Jacek Krankowski, a professional translator, has a very interesting discussion of problems involved in translating between languages with grammatical gender marking and those without. Some samples:

The Russian painter Repin was baffled as to why Sin had been depicted as a woman by German artists; he did not realize that “sin” is feminine in German (die Sünde), but masculine in Russian (grekh). Likewise a Russian child, while reading a translation of German tales, was astounded to find that Death, obviously a woman (Russian smert, fem.) was pictured as an old man (German der Tod, masc.).

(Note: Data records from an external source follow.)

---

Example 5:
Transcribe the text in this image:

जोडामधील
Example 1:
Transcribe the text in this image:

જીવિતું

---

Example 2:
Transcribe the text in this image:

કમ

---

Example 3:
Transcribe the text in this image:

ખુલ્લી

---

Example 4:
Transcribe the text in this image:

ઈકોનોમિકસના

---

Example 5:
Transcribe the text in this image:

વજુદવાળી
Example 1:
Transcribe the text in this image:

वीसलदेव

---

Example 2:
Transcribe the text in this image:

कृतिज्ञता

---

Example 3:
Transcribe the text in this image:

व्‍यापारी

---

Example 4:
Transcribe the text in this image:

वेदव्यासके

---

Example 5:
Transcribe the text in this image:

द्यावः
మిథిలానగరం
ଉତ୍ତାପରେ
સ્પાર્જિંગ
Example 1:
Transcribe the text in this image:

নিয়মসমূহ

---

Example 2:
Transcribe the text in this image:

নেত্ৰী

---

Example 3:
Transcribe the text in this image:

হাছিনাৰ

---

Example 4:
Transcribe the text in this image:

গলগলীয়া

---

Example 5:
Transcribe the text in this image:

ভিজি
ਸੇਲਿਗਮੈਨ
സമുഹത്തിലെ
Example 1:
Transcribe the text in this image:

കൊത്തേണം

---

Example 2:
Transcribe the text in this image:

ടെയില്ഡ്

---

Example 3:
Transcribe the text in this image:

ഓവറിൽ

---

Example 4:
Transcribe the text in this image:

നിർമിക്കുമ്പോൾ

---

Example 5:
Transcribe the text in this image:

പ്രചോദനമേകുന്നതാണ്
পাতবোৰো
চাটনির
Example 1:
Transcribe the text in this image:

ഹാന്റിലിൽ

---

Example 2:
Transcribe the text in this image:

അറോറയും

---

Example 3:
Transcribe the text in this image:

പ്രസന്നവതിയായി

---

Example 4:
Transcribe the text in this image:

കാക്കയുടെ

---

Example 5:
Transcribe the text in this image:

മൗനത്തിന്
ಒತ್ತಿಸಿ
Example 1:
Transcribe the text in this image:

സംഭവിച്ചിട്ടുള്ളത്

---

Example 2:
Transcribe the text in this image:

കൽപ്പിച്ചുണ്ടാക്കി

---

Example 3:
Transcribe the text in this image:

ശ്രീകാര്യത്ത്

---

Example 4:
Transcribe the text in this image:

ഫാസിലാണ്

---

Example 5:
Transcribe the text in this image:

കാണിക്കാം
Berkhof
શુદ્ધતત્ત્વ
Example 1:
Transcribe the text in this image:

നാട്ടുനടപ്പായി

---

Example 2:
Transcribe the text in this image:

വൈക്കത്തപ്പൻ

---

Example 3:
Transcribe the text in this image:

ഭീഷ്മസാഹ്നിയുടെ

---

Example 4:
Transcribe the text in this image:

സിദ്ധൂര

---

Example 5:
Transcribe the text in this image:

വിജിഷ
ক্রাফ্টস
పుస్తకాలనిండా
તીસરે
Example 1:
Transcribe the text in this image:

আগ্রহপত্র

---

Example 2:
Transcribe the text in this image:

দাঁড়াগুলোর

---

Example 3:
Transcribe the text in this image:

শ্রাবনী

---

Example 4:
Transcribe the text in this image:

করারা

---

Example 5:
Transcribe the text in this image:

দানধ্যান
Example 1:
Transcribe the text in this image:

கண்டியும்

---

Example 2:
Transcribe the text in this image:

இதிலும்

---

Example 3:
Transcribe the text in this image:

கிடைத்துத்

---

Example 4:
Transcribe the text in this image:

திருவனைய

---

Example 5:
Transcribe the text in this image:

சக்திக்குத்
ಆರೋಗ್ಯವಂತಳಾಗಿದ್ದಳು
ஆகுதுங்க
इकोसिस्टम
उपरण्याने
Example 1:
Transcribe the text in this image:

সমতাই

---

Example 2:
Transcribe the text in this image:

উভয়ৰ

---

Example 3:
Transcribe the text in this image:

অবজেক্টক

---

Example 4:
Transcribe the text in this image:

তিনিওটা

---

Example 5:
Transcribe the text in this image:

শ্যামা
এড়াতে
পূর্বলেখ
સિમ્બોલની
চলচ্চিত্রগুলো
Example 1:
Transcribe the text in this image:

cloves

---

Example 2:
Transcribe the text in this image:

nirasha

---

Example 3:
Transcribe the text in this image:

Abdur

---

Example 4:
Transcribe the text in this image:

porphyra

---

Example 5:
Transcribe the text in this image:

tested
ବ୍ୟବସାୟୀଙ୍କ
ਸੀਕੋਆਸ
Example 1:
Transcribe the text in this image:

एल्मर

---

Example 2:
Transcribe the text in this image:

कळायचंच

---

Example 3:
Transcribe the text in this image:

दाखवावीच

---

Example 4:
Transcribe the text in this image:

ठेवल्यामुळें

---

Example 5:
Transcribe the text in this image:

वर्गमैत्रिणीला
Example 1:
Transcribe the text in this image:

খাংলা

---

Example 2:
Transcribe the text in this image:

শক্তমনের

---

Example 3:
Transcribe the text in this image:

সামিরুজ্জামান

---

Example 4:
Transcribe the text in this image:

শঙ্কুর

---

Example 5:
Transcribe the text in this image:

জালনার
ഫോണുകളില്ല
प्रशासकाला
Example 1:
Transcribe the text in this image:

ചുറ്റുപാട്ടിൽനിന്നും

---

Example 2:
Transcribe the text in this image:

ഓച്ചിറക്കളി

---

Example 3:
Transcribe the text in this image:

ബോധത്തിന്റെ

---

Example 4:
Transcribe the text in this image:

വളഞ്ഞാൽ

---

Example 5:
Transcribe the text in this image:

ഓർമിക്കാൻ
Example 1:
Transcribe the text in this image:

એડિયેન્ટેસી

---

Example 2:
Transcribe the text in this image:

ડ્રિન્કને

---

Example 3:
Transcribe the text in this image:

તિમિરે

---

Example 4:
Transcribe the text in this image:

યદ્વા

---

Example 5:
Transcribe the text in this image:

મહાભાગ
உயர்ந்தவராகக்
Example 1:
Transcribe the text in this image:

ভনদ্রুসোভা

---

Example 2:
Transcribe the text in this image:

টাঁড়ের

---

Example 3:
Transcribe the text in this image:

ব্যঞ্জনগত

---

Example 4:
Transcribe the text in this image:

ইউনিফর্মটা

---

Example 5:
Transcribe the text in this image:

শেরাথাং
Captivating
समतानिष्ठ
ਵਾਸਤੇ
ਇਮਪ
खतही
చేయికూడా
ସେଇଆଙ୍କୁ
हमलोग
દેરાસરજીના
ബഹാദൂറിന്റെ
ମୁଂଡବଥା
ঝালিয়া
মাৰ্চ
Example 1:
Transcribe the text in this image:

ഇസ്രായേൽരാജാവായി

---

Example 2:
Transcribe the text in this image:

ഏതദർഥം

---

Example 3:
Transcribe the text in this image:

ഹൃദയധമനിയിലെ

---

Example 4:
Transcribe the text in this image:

My sister Life, the title of a book of poems by Boris Pasternak, is quite natural in Russian, where ‘life’ is feminine (zhizn), but was enough to reduce to despair the Czech poet Josef Hora in his attempt to translate these poems, since in Czech this noun is masculine (zivot). (1959: 237)
Similarly, the German painter Stuck personified the gruesome war as a man (der Krieg, masc.) while, in contrast, the Polish painter Grotger represented a similar war-like figure as a woman (wojna, fem.) (de Courtenay, 1929: 246)….
In Daphne du Maurier’s gothic-like novel Rebecca, the protagonists, Maxim and his wife, have invited some relatives to their once-deserted manor in the English countryside. After dinner, Maxim’s brother-in-law expresses his admiration for the meal by saying:
Same cook I suppose, Maxim?
There is no later reference in the book to the cook and the sex of this chef de cuisine is never revealed. How does a translator, whose task it is to translate the sentence into a language that shows grammatical gender, cope with this problem? How does he/she know whether the cook is male or female? There seems to be no one agreed solution as five different translations into grammatical gender languages show:
French: la meme cuisinière
Italian : lo stesso cuoco
Spanish: el mismo cocinero
Portuguese: a mesma cozinheira
German: dieselbe Köchin
(Wandruszka 1969: 173)
The example demonstrates that three translators assigned ‘generally female’ and two ‘generally male’ as the social gender of cook. Whether this is due to the translators’ lack of knowledge as to what type of cook is more likely to be in a noble English manor or whether this is due to their ideological expectations as to what is likely in their own community, is an open question.

He gives several other examples of different translators coping with the same text; I love this sort of thing, and would happily read an entire book of it. [Via Enigmatic Mermaid.]


  1. And then, of course, there are cases where the gender is later revealed, but the original author wanted to keep this information from readers for a little while.